» **Data extract**
__________________________________________________
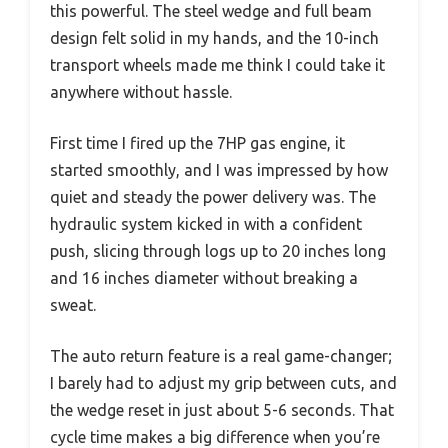
this powerful. The steel wedge and full beam
design felt solid in my hands, and the 10-inch
transport wheels made me think I could take it
anywhere without hassle.
First time I fired up the 7HP gas engine, it
started smoothly, and I was impressed by how
quiet and steady the power delivery was. The
hydraulic system kicked in with a confident
push, slicing through logs up to 20 inches long
and 16 inches diameter without breaking a
sweat.
The auto return feature is a real game-changer;
I barely had to adjust my grip between cuts, and
the wedge reset in just about 5-6 seconds. That
cycle time makes a big difference when you’re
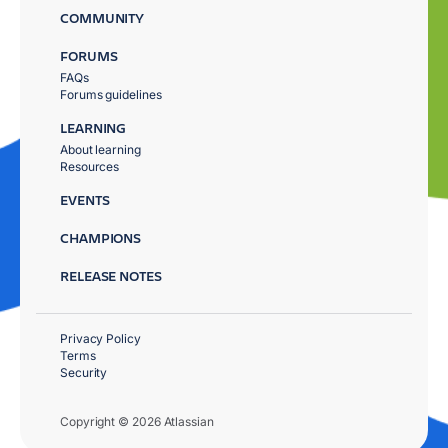
COMMUNITY
FORUMS
FAQs
Forums guidelines
LEARNING
About learning
Resources
EVENTS
CHAMPIONS
RELEASE NOTES
Privacy Policy
Terms
Security
Copyright © 2026 Atlassian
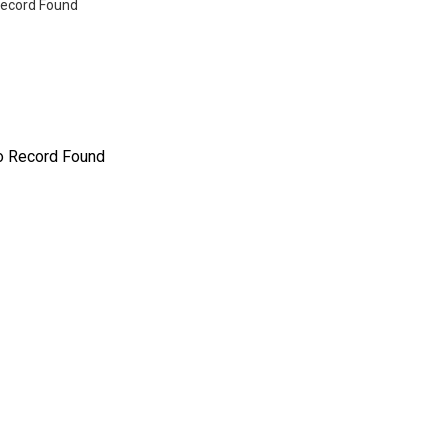
ecord Found
o Record Found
__________________________________________________
» **Task goal**
Transcribe the material above in full. No picture is to be copied.

» **Answer area**
this powerful. The steel wedge and full beam
design felt solid in my hands, and the 10-inch
transport wheels made me think I could take it
anywhere without hassle.
First time I fired up the 7HP gas engine, it
started smoothly, and I was impressed by how
quiet and steady the power delivery was. The
hydraulic system kicked in with a confident
push, slicing through logs up to 20 inches long
and 16 inches diameter without breaking a
sweat.
The auto return feature is a real game-changer;
I barely had to adjust my grip between cuts, and
the wedge reset in just about 5-6 seconds. That
cycle time makes a big difference when you’re
COMMUNITY
FORUMS
FAQs
Forums guidelines
LEARNING
About learning
Resources
EVENTS
CHAMPIONS
RELEASE NOTES
Privacy Policy
Terms
Security
Copyright © 2026 Atlassian
ecord Found
o Record Found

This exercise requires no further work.